• _Task input_:
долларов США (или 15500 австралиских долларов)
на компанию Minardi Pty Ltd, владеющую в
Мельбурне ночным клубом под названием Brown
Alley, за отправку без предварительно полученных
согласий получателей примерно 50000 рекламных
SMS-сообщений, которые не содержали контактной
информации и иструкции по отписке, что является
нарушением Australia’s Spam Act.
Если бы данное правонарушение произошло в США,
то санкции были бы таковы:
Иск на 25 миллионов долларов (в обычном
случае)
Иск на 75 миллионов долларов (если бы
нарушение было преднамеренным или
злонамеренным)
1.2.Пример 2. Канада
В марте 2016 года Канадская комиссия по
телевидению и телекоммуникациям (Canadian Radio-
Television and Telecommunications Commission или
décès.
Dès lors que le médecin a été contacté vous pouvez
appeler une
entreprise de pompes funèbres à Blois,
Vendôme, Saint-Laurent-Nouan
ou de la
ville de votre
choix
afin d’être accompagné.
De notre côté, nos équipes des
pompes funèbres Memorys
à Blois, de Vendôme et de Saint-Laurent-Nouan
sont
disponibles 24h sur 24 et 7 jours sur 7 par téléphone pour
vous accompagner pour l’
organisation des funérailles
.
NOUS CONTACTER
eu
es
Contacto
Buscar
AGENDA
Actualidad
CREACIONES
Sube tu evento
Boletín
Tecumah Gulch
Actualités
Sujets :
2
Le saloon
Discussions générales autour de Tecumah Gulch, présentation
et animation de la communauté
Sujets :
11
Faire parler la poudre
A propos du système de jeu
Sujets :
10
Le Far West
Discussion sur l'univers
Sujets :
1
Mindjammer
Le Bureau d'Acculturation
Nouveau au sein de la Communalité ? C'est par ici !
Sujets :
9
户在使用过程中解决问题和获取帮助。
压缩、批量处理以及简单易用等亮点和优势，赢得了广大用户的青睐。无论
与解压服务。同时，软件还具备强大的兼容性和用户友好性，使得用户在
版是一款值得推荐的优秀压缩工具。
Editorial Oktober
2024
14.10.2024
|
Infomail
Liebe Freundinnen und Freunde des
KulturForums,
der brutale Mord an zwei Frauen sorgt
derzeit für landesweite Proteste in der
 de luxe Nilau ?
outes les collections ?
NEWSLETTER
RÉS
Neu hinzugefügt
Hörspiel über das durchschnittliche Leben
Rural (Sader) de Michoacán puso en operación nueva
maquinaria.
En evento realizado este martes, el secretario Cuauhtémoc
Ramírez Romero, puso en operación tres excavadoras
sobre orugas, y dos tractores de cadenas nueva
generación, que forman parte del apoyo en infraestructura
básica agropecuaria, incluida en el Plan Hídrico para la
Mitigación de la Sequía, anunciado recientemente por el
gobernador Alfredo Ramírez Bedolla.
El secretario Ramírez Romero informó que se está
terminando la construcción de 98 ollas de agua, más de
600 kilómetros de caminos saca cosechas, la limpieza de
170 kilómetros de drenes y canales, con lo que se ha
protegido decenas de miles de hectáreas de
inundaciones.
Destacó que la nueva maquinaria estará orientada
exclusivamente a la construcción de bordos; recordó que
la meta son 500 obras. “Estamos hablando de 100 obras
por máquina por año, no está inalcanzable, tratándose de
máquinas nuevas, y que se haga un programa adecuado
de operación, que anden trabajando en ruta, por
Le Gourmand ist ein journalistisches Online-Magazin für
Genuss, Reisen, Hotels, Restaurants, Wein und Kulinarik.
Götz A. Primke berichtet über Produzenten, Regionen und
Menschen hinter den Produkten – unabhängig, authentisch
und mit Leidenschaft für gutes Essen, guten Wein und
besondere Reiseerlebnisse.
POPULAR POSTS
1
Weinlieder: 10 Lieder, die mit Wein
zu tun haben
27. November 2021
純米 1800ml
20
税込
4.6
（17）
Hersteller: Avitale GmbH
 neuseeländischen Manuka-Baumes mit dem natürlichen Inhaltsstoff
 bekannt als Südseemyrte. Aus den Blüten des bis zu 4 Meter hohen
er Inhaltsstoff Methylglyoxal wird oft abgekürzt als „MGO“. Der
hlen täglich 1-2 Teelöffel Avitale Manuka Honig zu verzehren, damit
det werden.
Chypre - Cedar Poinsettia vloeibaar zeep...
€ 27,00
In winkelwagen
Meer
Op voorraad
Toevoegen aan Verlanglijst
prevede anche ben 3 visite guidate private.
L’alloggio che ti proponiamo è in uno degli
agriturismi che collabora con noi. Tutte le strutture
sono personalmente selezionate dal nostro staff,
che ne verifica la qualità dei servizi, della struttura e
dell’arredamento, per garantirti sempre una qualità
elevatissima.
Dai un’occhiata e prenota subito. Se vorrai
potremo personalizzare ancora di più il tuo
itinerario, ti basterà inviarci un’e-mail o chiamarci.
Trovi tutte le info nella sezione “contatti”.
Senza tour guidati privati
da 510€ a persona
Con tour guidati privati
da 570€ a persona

• _Exercise directions_:
Print the whole listing above exactly, please.

• _Expected answer_:
долларов США (или 15500 австралиских долларов)
на компанию Minardi Pty Ltd, владеющую в
Мельбурне ночным клубом под названием Brown
Alley, за отправку без предварительно полученных
согласий получателей примерно 50000 рекламных
SMS-сообщений, которые не содержали контактной
информации и иструкции по отписке, что является
нарушением Australia’s Spam Act.
Если бы данное правонарушение произошло в США,
то санкции были бы таковы:
Иск на 25 миллионов долларов (в обычном
случае)
Иск на 75 миллионов долларов (если бы
нарушение было преднамеренным или
злонамеренным)
1.2.Пример 2. Канада
В марте 2016 года Канадская комиссия по
телевидению и телекоммуникациям (Canadian Radio-
Television and Telecommunications Commission или
décès.
Dès lors que le médecin a été contacté vous pouvez
appeler une
entreprise de pompes funèbres à Blois,
Vendôme, Saint-Laurent-Nouan
ou de la
ville de votre
choix
afin d’être accompagné.
De notre côté, nos équipes des
pompes funèbres Memorys
à Blois, de Vendôme et de Saint-Laurent-Nouan
sont
disponibles 24h sur 24 et 7 jours sur 7 par téléphone pour
vous accompagner pour l’
organisation des funérailles
.
NOUS CONTACTER
eu
es
Contacto
Buscar
AGENDA
Actualidad
CREACIONES
Sube tu evento
Boletín
Tecumah Gulch
Actualités
Sujets :
2
Le saloon
Discussions générales autour de Tecumah Gulch, présentation
et animation de la communauté
Sujets :
11
Faire parler la poudre
A propos du système de jeu
Sujets :
10
Le Far West
Discussion sur l'univers
Sujets :
1
Mindjammer
Le Bureau d'Acculturation
Nouveau au sein de la Communalité ? C'est par ici !
Sujets :
9
户在使用过程中解决问题和获取帮助。
压缩、批量处理以及简单易用等亮点和优势，赢得了广大用户的青睐。无论
与解压服务。同时，软件还具备强大的兼容性和用户友好性，使得用户在
版是一款值得推荐的优秀压缩工具。
Editorial Oktober
2024
14.10.2024
|
Infomail
Liebe Freundinnen und Freunde des
KulturForums,
der brutale Mord an zwei Frauen sorgt
derzeit für landesweite Proteste in der
 de luxe Nilau ?
outes les collections ?
NEWSLETTER
RÉS
Neu hinzugefügt
Hörspiel über das durchschnittliche Leben
Rural (Sader) de Michoacán puso en operación nueva
maquinaria.
En evento realizado este martes, el secretario Cuauhtémoc
Ramírez Romero, puso en operación tres excavadoras
sobre orugas, y dos tractores de cadenas nueva
generación, que forman parte del apoyo en infraestructura
básica agropecuaria, incluida en el Plan Hídrico para la
Mitigación de la Sequía, anunciado recientemente por el
gobernador Alfredo Ramírez Bedolla.
El secretario Ramírez Romero informó que se está
terminando la construcción de 98 ollas de agua, más de
600 kilómetros de caminos saca cosechas, la limpieza de
170 kilómetros de drenes y canales, con lo que se ha
protegido decenas de miles de hectáreas de
inundaciones.
Destacó que la nueva maquinaria estará orientada
exclusivamente a la construcción de bordos; recordó que
la meta son 500 obras. “Estamos hablando de 100 obras
por máquina por año, no está inalcanzable, tratándose de
máquinas nuevas, y que se haga un programa adecuado
de operación, que anden trabajando en ruta, por
Le Gourmand ist ein journalistisches Online-Magazin für
Genuss, Reisen, Hotels, Restaurants, Wein und Kulinarik.
Götz A. Primke berichtet über Produzenten, Regionen und
Menschen hinter den Produkten – unabhängig, authentisch
und mit Leidenschaft für gutes Essen, guten Wein und
besondere Reiseerlebnisse.
POPULAR POSTS
1
Weinlieder: 10 Lieder, die mit Wein
zu tun haben
27. November 2021
純米 1800ml
20
税込
4.6
（17）
Hersteller: Avitale GmbH
 neuseeländischen Manuka-Baumes mit dem natürlichen Inhaltsstoff
 bekannt als Südseemyrte. Aus den Blüten des bis zu 4 Meter hohen
er Inhaltsstoff Methylglyoxal wird oft abgekürzt als „MGO“. Der
hlen täglich 1-2 Teelöffel Avitale Manuka Honig zu verzehren, damit
det werden.
Chypre - Cedar Poinsettia vloeibaar zeep...
€ 27,00
In winkelwagen
Meer
Op voorraad
Toevoegen aan Verlanglijst
prevede anche ben 3 visite guidate private.
L’alloggio che ti proponiamo è in uno degli
agriturismi che collabora con noi. Tutte le strutture
sono personalmente selezionate dal nostro staff,
che ne verifica la qualità dei servizi, della struttura e
dell’arredamento, per garantirti sempre una qualità
elevatissima.
Dai un’occhiata e prenota subito. Se vorrai
potremo personalizzare ancora di più il tuo
itinerario, ti basterà inviarci un’e-mail o chiamarci.
Trovi tutte le info nella sezione “contatti”.
Senza tour guidati privati
da 510€ a persona
Con tour guidati privati
da 570€ a persona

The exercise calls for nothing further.